# Pigeon Nest in My room



## Guest (May 5, 2009)

Hello All,

I am glad you guys made a website like this. I started hearing a Pigeon close to my window starting last Thursday. I went away over the weekend and came back home after work on Monday. I heard the Pigeon again by my window this time I decided to investigate. Much to my surprise there was a nest and an egg in it. I was not sure what to do, and was pretty sure I was not going to leave this in my room. I put the nest outside of my window and hoped the parent would come back. I left a bright light on the egg at first but decided against leaving it on all night as I thought it might scare the parents. One of the parents came back this morning and has continued incubating the egg. The ledge of my windows is kinda small and angled down, I am worried the nest might fall of the ledge, and was wondering if It would be smart to put a box over the nest with a hole and tape it down to the ledge for safe keeping. I have attached a picture below you can click it to see a bigger picture How many days in would you say this egg is? and Finally how long does it take a pigeon to build such a nest?


----------



## Lovebirds (Sep 6, 2002)

177THPIEGEON said:


> Hello All,
> 
> I am glad you guys made a website like this. I started hearing a Pigeon close to my window starting last Thursday. I went away over the weekend and came back home after work on Monday. I heard the Pigeon again by my window this time I decided to investigate. Much to my surprise there was a nest and an egg in it. I was not sure what to do, and was pretty sure I was not going to leave this in my room. I put the nest outside of my window and hoped the parent would come back. I left a bright light on the egg at first but decided against leaving it on all night as I thought it might scare the parents. One of the parents came back this morning and has continued incubating the egg. The ledge of my windows is kinda small and angled down, I am worried the nest might fall of the ledge, and was wondering if It would be smart to put a box over the nest with a hole and tape it down to the ledge for safe keeping. I have attached a picture below you can click it to see a bigger picture How many days in would you say this egg is? and Finally how long does it take a pigeon to build such a nest?

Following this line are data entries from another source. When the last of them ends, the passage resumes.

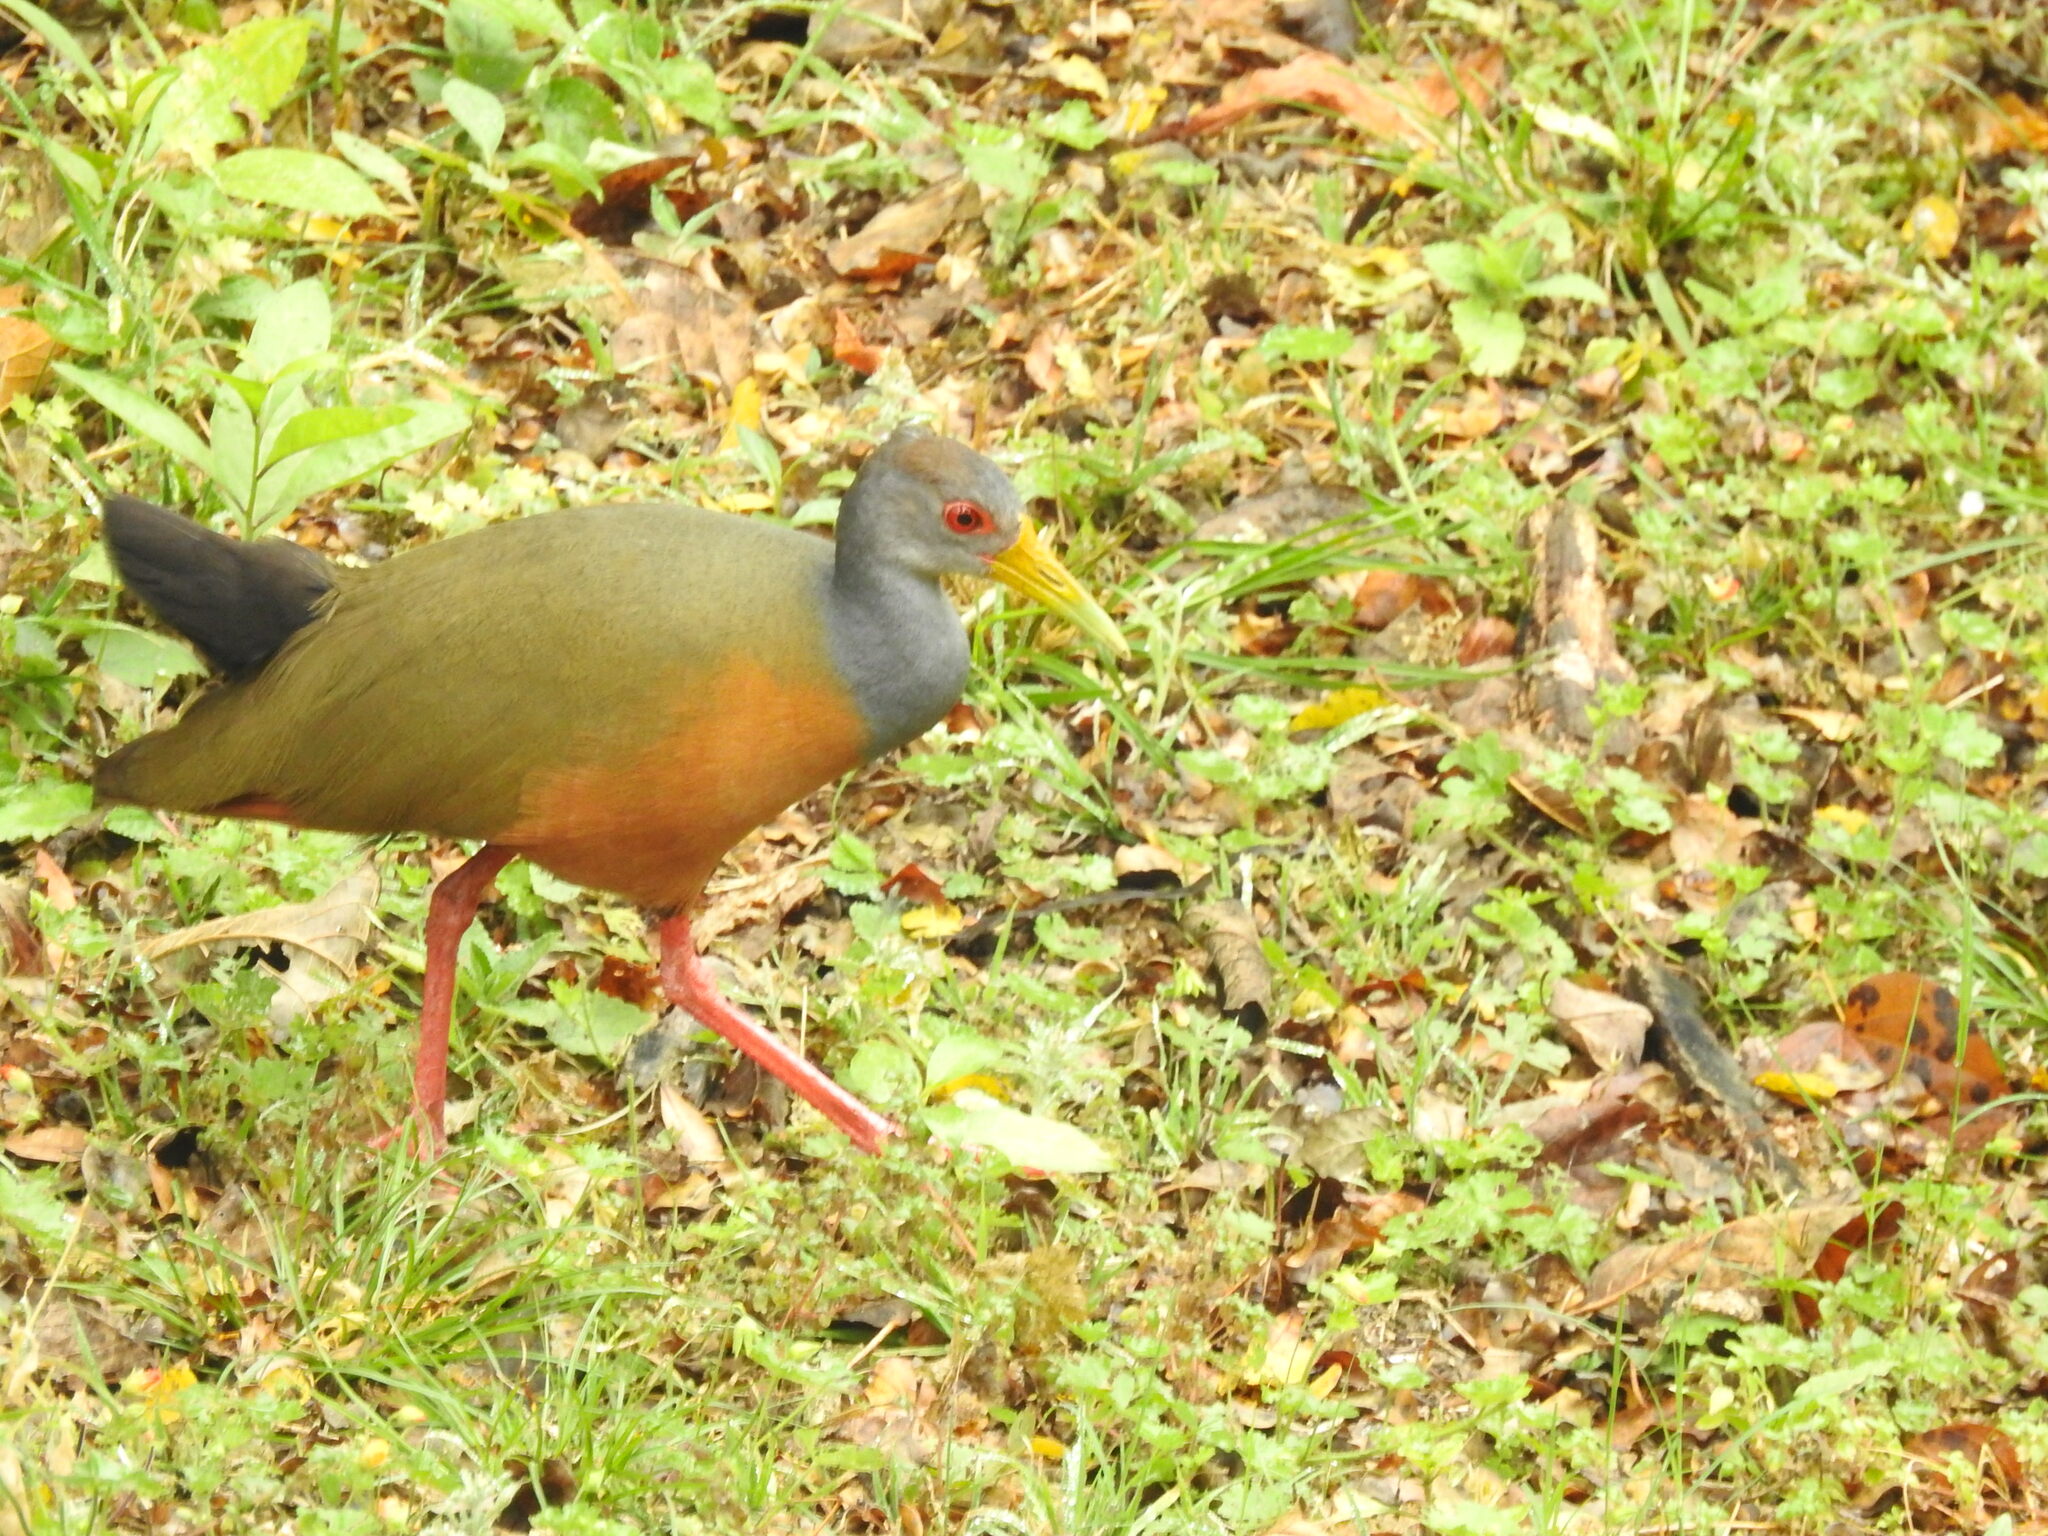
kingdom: Animalia
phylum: Chordata
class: Aves
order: Gruiformes
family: Rallidae
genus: Aramides
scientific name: Aramides cajanea
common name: Gray-necked wood-rail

Is this pic where the egg WAS before you moved it?
I personally would wait to see if she lays another egg, which she should and then I would discard both eggs and the nest and gently ask her to go somewhere else to nest. If you don't want her in your room (I don't blame you really)........the ledge doesn't sound like an ideal place for babies. 
IMO, it would be best to do away with the whole thing and let her move to a safer place.


----------



## 177THPIEGEON (May 5, 2009)

The pic is exactly where I found the nest before I moved it.


----------



## Charis (Feb 11, 2007)

That'll teach you to leave your window open while you are away. They must have had a very busy weekend because that's quite a nice nest.


----------



## 177THPIEGEON (May 5, 2009)

I know I learned my lesson at least have the screen down. How long does it usually take a pigeon to build a nest like that?


----------



## John_D (Jan 24, 2002)

That is a pretty good nest - some of ours could learn from that 

I agree with Lovebirds. (But, if another egg does not appear within a day, it may be she is only producing one this time around or has even dropped the second elsewhere if she was nervous about the new position.) 

John


----------



## wolfwood (Jan 26, 2009)

I'll be showing this picture to MY pigeons tonight ..... nice nest!

i agree with Renee. Wait a day or 2 to see if there is going to be a 2nd egg, then remove/discard both eggs and the nest and suggest to mom that she move on to better quarters.


----------



## moonshadow13 (Dec 13, 2008)

177THPIEGEON said:


> How long does it usually take a pigeon to build a nest like that?


Oh I'd guess about 4 days  Just Kidding!
They are industrious little buggers and quick when they set their minds to it. I had a pair that insisted on trying to nest on the floor in the corner, I tried to bust it up 3-4 times yet somehow they built themselves a fortress and had an egg in it overnight, as if to tell me "let's see you take it away now"


----------



## 177THPIEGEON (May 5, 2009)

Came home and there is no nest outside my window anymore. Thanks guys for all the help and I will keep my window screen down from now on.


----------